Vincero DMS is live.
Vincero

Legal

Privacy Policy

Last updated: 30 May 2026

1. Who we are

Vincero Limited(“Vincero”, “we”, “us”) is a New Zealand registered company (NZBN 9429053636706, company number 9425676) building software for New Zealand vehicle dealers. Our registered office is 94 Falsgrave Street, Waltham, Christchurch, 8011, New Zealand.

This policy explains how we collect, use, store, and share personal information. We follow the New Zealand Privacy Act 2020 and the 13 Information Privacy Principles (IPPs) it sets out.

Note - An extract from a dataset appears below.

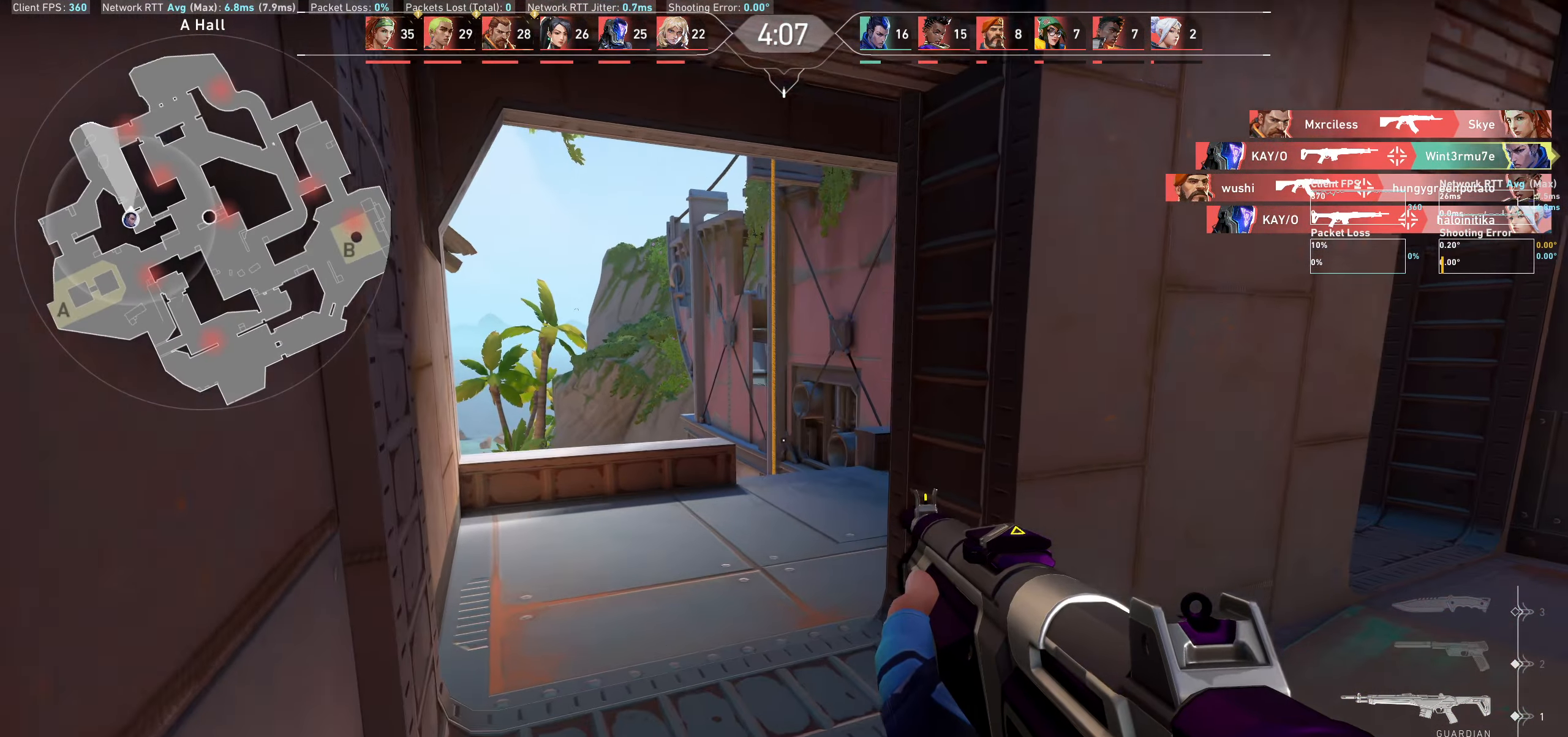
Gameplay with keyboard and mouse; each line is a JSON object with the keys and mouse buttons held at the frame after it. "events" lists presses ("down") and releases ("up") of "a", "ctrl", "d", "e", "q", "s", "shift", "space", "w", "mouse_left", "mouse_wheel" and "mouse_right" between this image and that frame as [ms after this image, input, new state], when the widget could be followed in between. "mouse_left", "mouse_wheel", "mouse_right" = the "left", "wheel", "right" buttons of the "mouse" list. No other keys are recorded. "wheel" means that the mouse wheel is clicked or scrolled. Not read: mouse_move.
{"keys": ["w"], "mouse": [], "events": [[100, "a", "up"]]}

2. Which products this policy covers

This policy applies to all current Vincero products:

  • Vincero DMS (web), our Dealer Management System for tracking vehicle stock, customers, test drives, and sales. Used by dealer staff on a laptop or desktop browser.
  • Vincero DMS (iOS app), the same DMS, on iPhone, for use on the yard. Pairs with the web DMS to share data in real time.
  • Vincero Inbox, a multi-channel inbox (email, SMS, web chat, phone) for dealerships to manage conversations with prospective customers.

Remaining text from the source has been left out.